= European committee =

Committees of the house of commons of the United Kingdom

The European committees are general committees of the House of Commons of the United Kingdom to which the European Scrutiny Committee (ESC) may refer for further consideration European Union documents laid before the Commons. EU documents are referred to one of three European committees depending on the subject area as determined by the ESC:

A Energy and Climate Change; Environment, Food and Rural Affairs; Transport, Communities and Local Government; Forestry Commission; and analogous responsibilities of Scotland, Wales and Northern Ireland Offices

B HM Treasury (including HM Revenue and Customs); Work and Pensions; Foreign and Commonwealth Office; International Development; Home Office; Ministry of Justice (excluding those responsibilities of the Scotland and Wales Office which fall to European Committee A); together with any matters not otherwise allocated

B Business, Innovation and Skills; Children, Schools and Families (Education); Culture Media and Sport; Health

The committee debates and votes on an amendable motion with respect to the document, with the chair reporting to the House the resolution or that the committee came to no resolution.
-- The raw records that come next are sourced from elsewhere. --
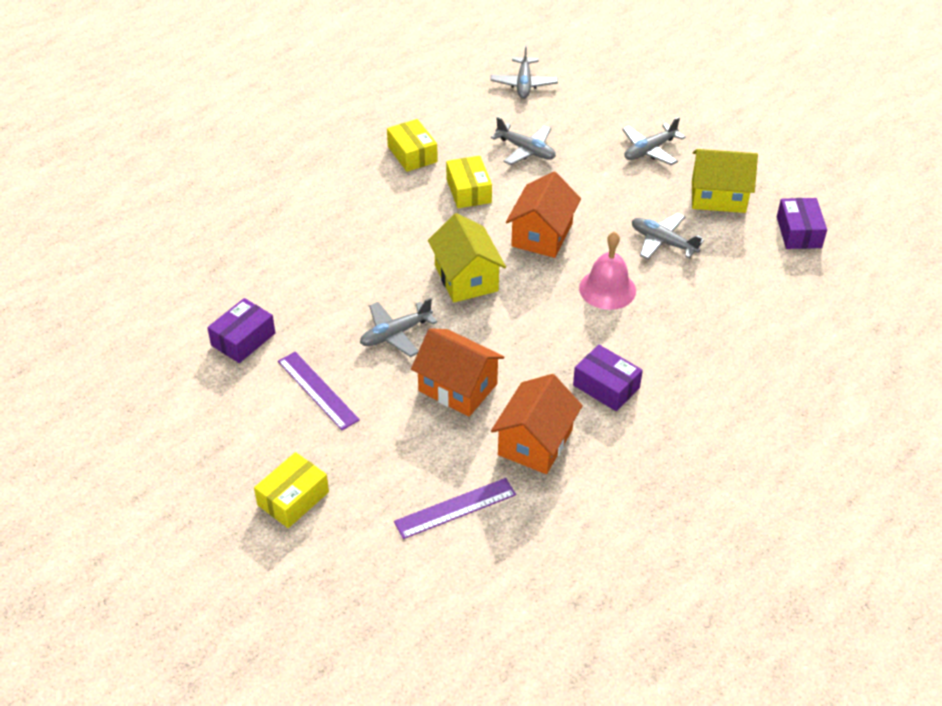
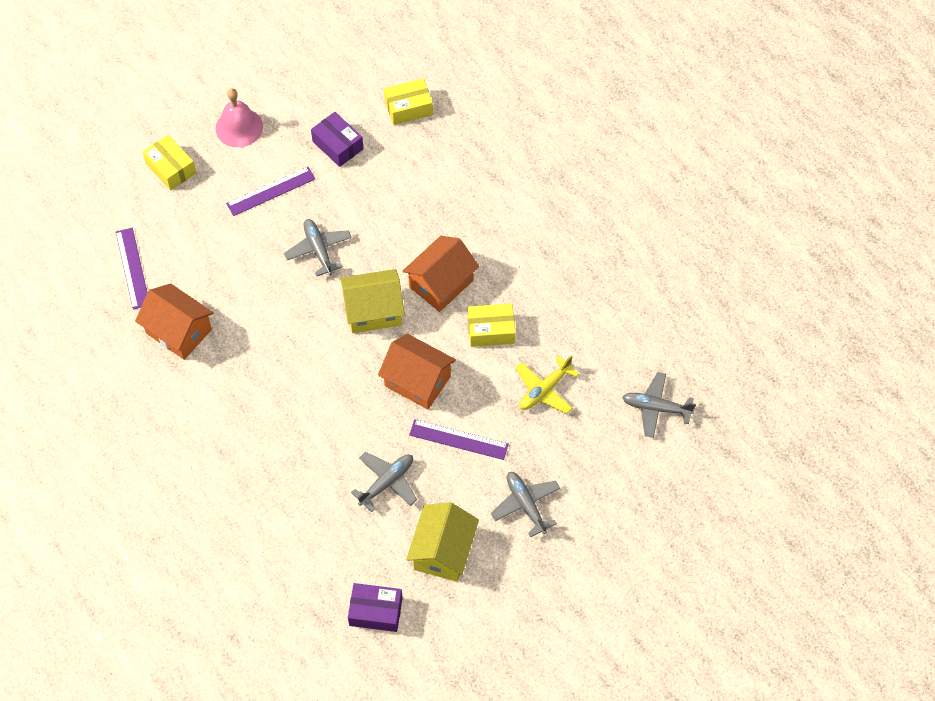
camera: 100 degrees right, 15 degrees up
(412, 154) = (554, 290): yellow box -> yellow box (408, 108)
(457, 387) = (249, 286): orange house -> orange house (441, 283)
(526, 150) = (544, 390): grey plane -> yellow plane
(598, 199) = (458, 439): none -> purple ruler
(606, 386) = (222, 394): purple box -> none
(607, 289) = (335, 420): pink bell -> pink bell (239, 127)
Shortly thereafter (generally within days), the House votes on a motion with respect to the document without debate.

The chair is chosen by the Speaker from the Panel of Chairs, and thirteen members are chosen to sit as one of the European committees with respect to each referred document, with two being members of the ESC and two being members of the relevant departmental select committee where practicable. The same membership may be nominated to scrutinise more than one document.